PASSAGE FOR REVIEW Start Marker

Hello, Alejandra9!
Which of the following inequalities has a solution set that, when graphed on the number line,
is a single line segment of finite length?
\(\displaystyle a)\:x^4\,\geq\,1\;\;\;b)\:x^3\,\leq\,27\;\;\;c)\;x^2\,\geq\,16\;\;\;d)\;2\,\leq\,|x|\,\leq\,5\;\;\;e)\;2\,\;\leq\,3x\,+\,4\,\leq\,6\)
. .
\(\displaystyle a)\;x^4\,\geq\,1\;\;\Rightarrow\;\;x^2\,\geq\,1\;\;\Rightarrow\;\;|x|\,\geq\,1\;\;\Rightarrow\;\;x\,\leq -1\,\)
or \(\displaystyle \,x\,\geq\,1\)
. . . = = = = \(\displaystyle \bullet\) - - - - - \(\displaystyle \bullet\) = = = =
. . . . . . . . . -1
. . . . . . 1
\(\displaystyle b)\;x^3\,\leq\,27\;\;\Rightarrow\;\;x\,\leq\,3\)
. . . = = = = = = = = \(\displaystyle \bullet\) - - - - -
. . . . . . . . . . . . . . . . 3
\(\displaystyle c)\;x^2\,\geq\,16\;\;\Rightarrow\;\;|x|\,\geq\,4\;\;\Rightarrow\;\;x\,\leq -4\,\)
or \(\displaystyle \,x\,\geq\,4\)
. . . = = = \(\displaystyle \bullet\) - - - - - \(\displaystyle \bullet\) = = =
. . . . . . . .-4
. . . . . .4
\(\displaystyle d)\;2\,\leq\,|x|\,\leq\,5\)
This has two statements: \(\displaystyle \:x\,\leq\,-2\,\) or \(\displaystyle \,x\,\geq\,2\)
. . . . . . . . . . . . . . . . .and: -\(\displaystyle 5\,\leq\,x\,\leq 5\)
. . . - - \(\displaystyle \bullet\) = = \(\displaystyle \bullet\) - - - \(\displaystyle \bullet\) = = \(\displaystyle \bullet\) - - -
. . . . .-5
. . . -2
. . . 2
. . . .5
\(\displaystyle e)\;2\:\leq\:3x\,+\,4\:\leq\:6\)
Solve for \(\displaystyle x\).
Subtract 4: \(\displaystyle \;-2\:\leq\:3x\:\leq\:2\)
Divivde by 3: \(\displaystyle \;-\frac{2}{3}\:\leq\:x\;\leq\:\frac{2}{3}\)
. . . - - - \(\displaystyle \bullet\) = = = = = \(\displaystyle \bullet\) - - -
. . . . . . -\(\displaystyle \frac{2}{3}\)
. . . . . . . . \(\displaystyle \frac{2}{3}\;\;\;\;\;\)
<----- This one!

PASSAGE FOR REVIEW End Marker

= REQUIRED WORK =
1) List the five inequalities offered as answer choices in the question of the forum reply about inequalities.
2) Output every line of text in the records below as a JSON list of strings, one string per line, omitting blank lines. Leave the pictures out of the answer.

INFORMATION Start Marker

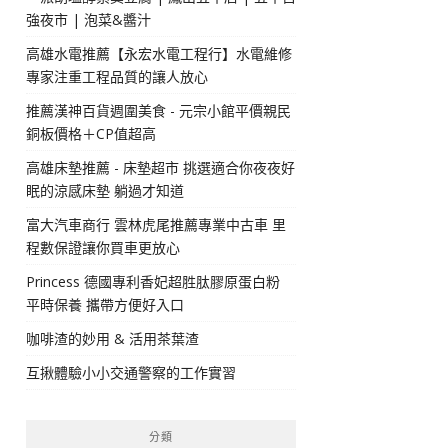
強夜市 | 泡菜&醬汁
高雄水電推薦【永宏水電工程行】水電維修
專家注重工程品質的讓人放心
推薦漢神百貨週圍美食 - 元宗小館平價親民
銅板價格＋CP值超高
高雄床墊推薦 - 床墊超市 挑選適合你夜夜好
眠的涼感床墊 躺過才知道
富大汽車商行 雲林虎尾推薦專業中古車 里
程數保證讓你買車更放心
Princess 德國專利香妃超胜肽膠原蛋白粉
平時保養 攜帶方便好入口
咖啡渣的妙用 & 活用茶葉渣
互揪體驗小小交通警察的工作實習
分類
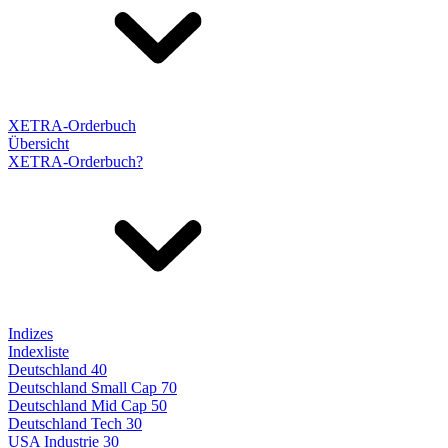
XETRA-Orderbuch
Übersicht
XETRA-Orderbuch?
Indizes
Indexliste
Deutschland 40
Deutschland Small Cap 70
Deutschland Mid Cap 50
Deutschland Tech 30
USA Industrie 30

INFORMATION End Marker

= RESPONSES =
1)
a) x^4 ≥ 1
b) x^3 ≤ 27
c) x^2 ≥ 16
d) 2 ≤ |x| ≤ 5
e) 2 ≤ 3x + 4 ≤ 6

2)
[
  "強夜市 | 泡菜&醬汁",
  "高雄水電推薦【永宏水電工程行】水電維修",
  "專家注重工程品質的讓人放心",
  "推薦漢神百貨週圍美食 - 元宗小館平價親民",
  "銅板價格＋CP值超高",
  "高雄床墊推薦 - 床墊超市 挑選適合你夜夜好",
  "眠的涼感床墊 躺過才知道",
  "富大汽車商行 雲林虎尾推薦專業中古車 里",
  "程數保證讓你買車更放心",
  "Princess 德國專利香妃超胜肽膠原蛋白粉",
  "平時保養 攜帶方便好入口",
  "咖啡渣的妙用 & 活用茶葉渣",
  "互揪體驗小小交通警察的工作實習",
  "分類",
  "XETRA-Orderbuch",
  "Übersicht",
  "XETRA-Orderbuch?",
  "Indizes",
  "Indexliste",
  "Deutschland 40",
  "Deutschland Small Cap 70",
  "Deutschland Mid Cap 50",
  "Deutschland Tech 30",
  "USA Industrie 30"
]